(DATASET EXCERPT)
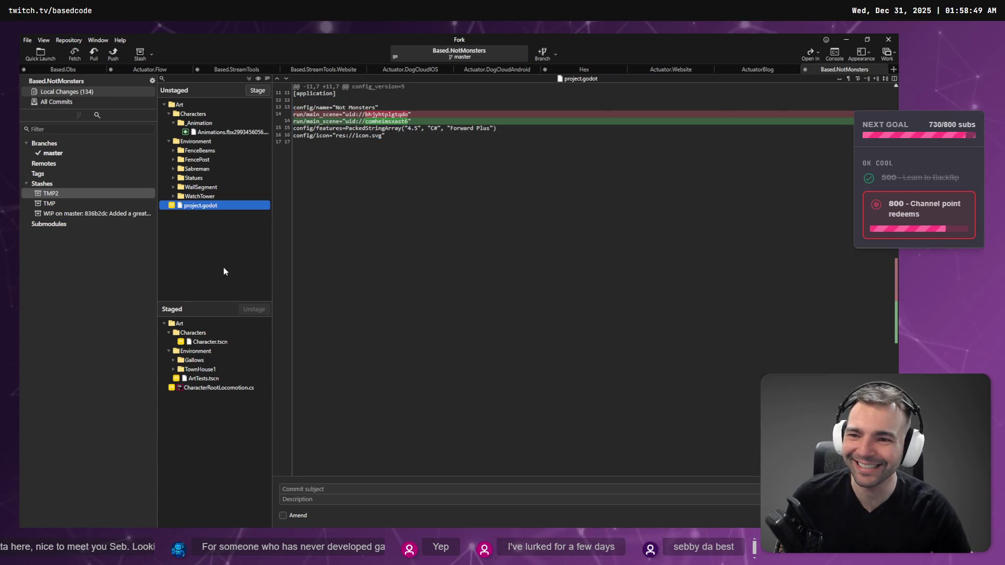
left_click(258, 92)
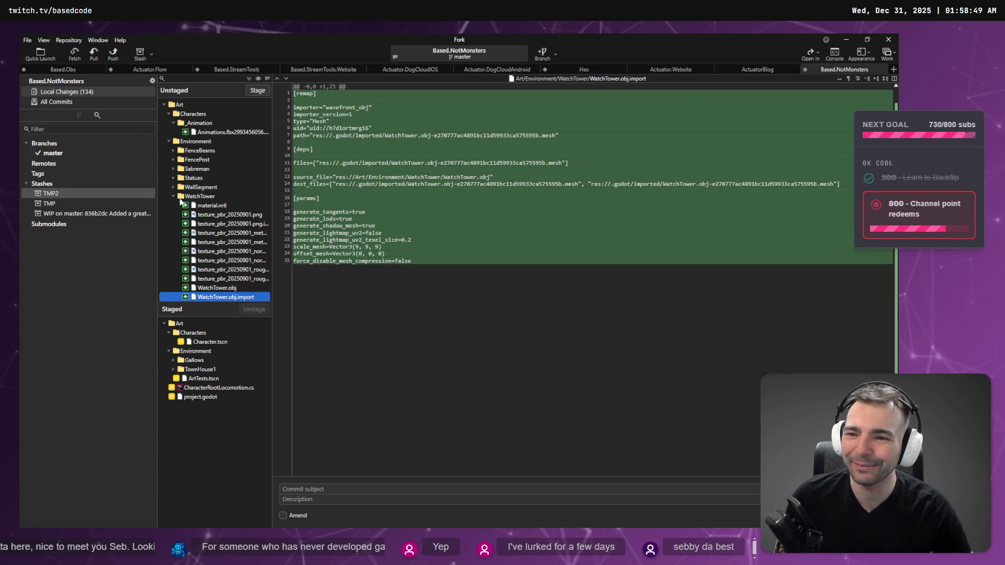
left_click(173, 196)
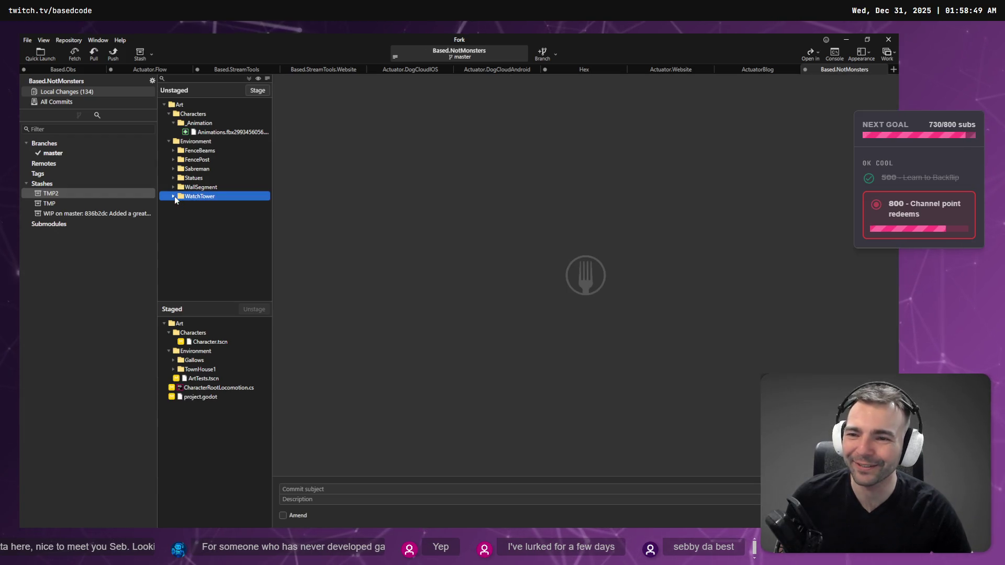
left_click(317, 488)
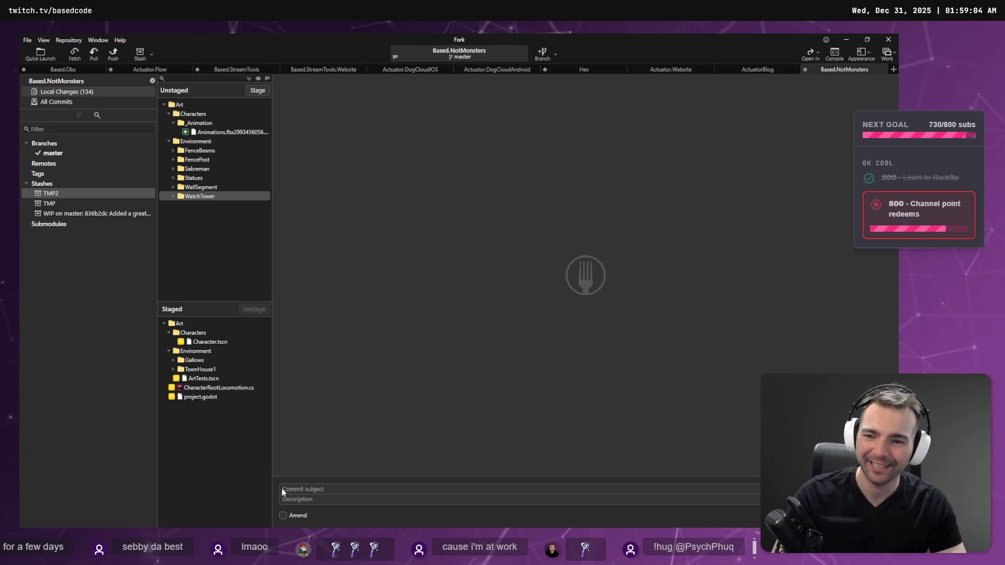
left_click(315, 489)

(EXERCISE BRIEF) Give back the whole listing exactly as written. Do not include any picture.

(WRITTEN RESPONSE)
left_click(258, 92)
left_click(173, 196)
left_click(317, 488)
left_click(315, 489)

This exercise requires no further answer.